Would Altar accept all spaces in one space?

Or would he prefer a different experience for the living spaces as opposed to the bedroom spaces?

Or should the house be a tower rather than a low horizontal?

Would Altar prefer something more serene, a scheme of sunken courts?

Using the yellow tracing paper, he allowed his mind to roam, creating the doodles of free expression. Would Altar consider a cube on stilts? The land sloped sharply. Should he take advantage of the slope the way Wright would do; or should he fight it, present the house as a statement against the terrain, like Corbusier?

He did not discard any of his sketches. By Wednesday morning, they were all Scotch-taped to the walls of his office and, like a connoisseur at a gallery exhibit, he stood in the center of the small room and studied them carefully. He would not show Altar all of the sketches. He would eliminate those he disliked and then work over the remainder into ⅛″ scale drawings. These exploratory sketches would be presented to Altar for thought and comment. Once they had decided on an approach, he would then attack his preliminary drawings, using white paper rather than the rough tracing paper.

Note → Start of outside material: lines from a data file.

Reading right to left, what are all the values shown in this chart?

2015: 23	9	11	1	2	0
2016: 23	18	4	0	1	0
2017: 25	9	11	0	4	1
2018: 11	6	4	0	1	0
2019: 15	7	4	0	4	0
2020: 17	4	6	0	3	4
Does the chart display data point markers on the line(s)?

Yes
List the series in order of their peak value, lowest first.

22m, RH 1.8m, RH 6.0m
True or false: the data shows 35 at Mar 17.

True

The weeding-out was not a simple job. He worked all through the morning and then went into the kitchen for lunch. He felt the need for a short break after lunch and so he drove up to the shopping center to buy the afternoon newspaper. He did not expect to see Margaret Gault, nor was he looking for her.

Mrs. Garandi the widowed old lady who lived with her son and daughter-in-law in the house across the street, was coming out of the super market with a shopping bag. Larry tucked his newspaper under his arm and then walked quickly to her.

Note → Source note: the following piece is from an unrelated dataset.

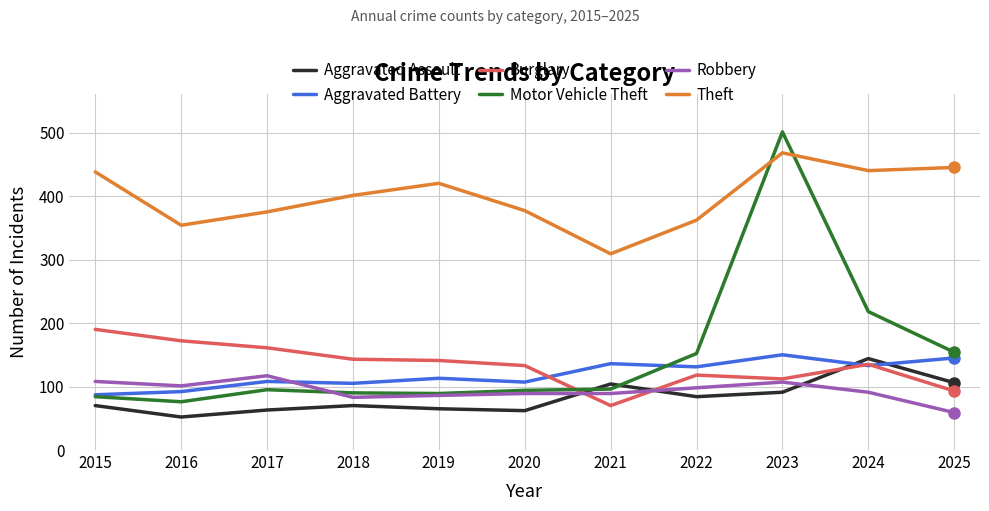

What is the total value across all series at 2023?

1429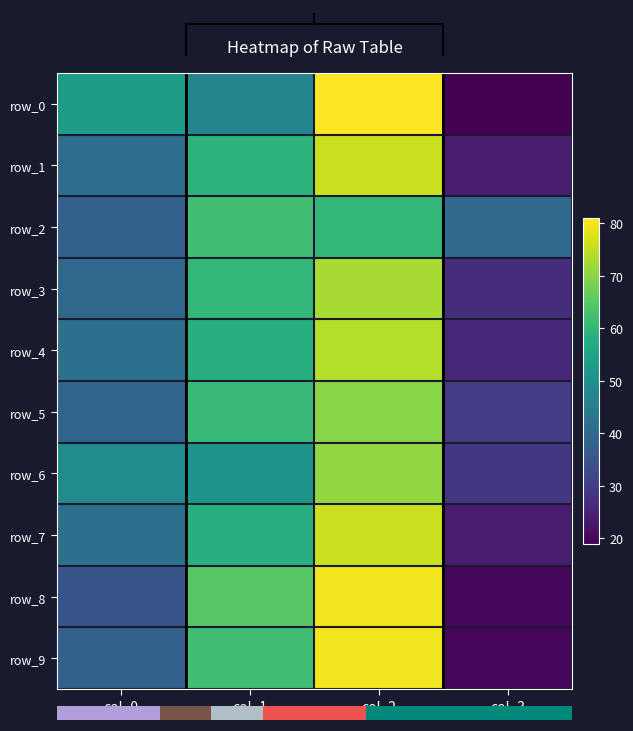

The row_5 series shows 28 at col_1. True or false?

False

“Can I help you with that, Signora?” he asked.

Mrs. Garandi looked up, surprised. She was a hardy woman with white hair and the compact body of a tree stump. She had been born in Basilico, and despite the fact that she spoke English without a trace of accent, everyone in the neighborhood called her Signora. There was no attempt at sarcasm in their affectionate title. She was a lady through and through.

Larry’s fancy, in fact, maintained that the Signora had been high-born in Italy and had learned English from a governess at the same time she’d learned to ride and serve tea. Nothing could have been further from the truth. Mrs. Garandi had been born in poverty, married in poverty, and had come to America with her husband to seek a new life. She knew she couldn’t start with a language handicap and so she’d instantly enrolled at night school, where she’d learned her flawless English.

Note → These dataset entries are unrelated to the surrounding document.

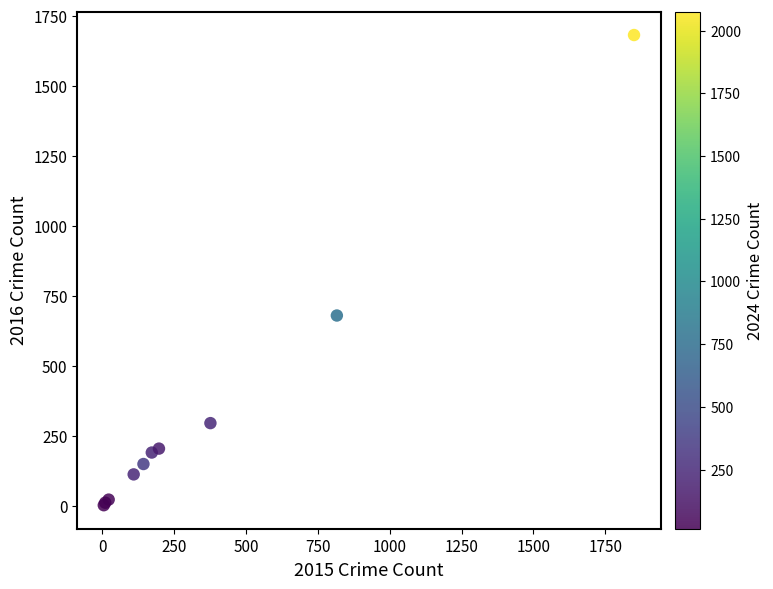

What Y value in the scatter plot is closest to 843?

681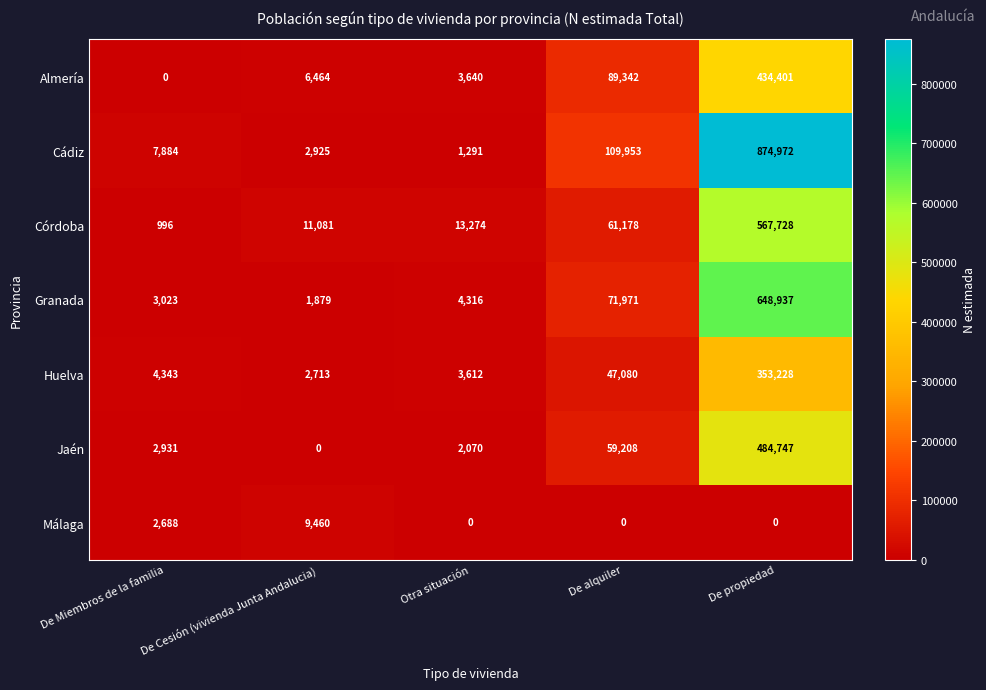

The Málaga series shows 0 at De alquiler. True or false?

True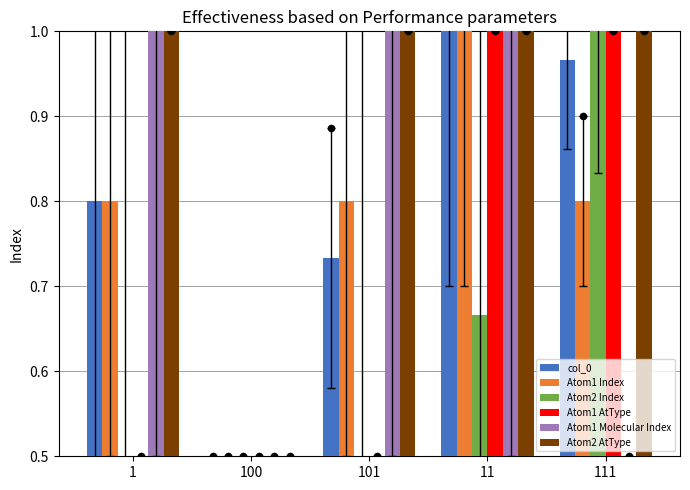

At which category is the sum across all series the highest?

11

“Oh, Larry,” she said, “don’t bother. It’s not heavy.”

“It’s no bother. Where’s the car?”

“I walked.”

“Well, come on, I’ll drive you home.”

“Thank you,” she said. “I am a little tired.”

He took the shopping bag from her and together they walked to the car. He closed the door behind her and then went around to the driver’s side. When he was seated, he said, “Whoo! Cold!”

“Terrible, terrible. Do you really think it’ll snow?”

“Is it supposed to?”

“The radio said so.”

“Today?”

“Supposed to come this afternoon.”

“I don’t believe it,” he said. “The sky is clear.”

He started the car and backed out of his space. He was slowing down at the exit when he saw Margaret.

She walked with her head bent against the wind, one hand in her coat pocket. Her right hand held her lifted coat collar, and her cheek was turned into the collar. He tooted the horn, and she looked up instantly, recognized him, and waved. He waved back. Margaret walked closer to the car. She was saying something but he couldn’t hear her because the window was closed.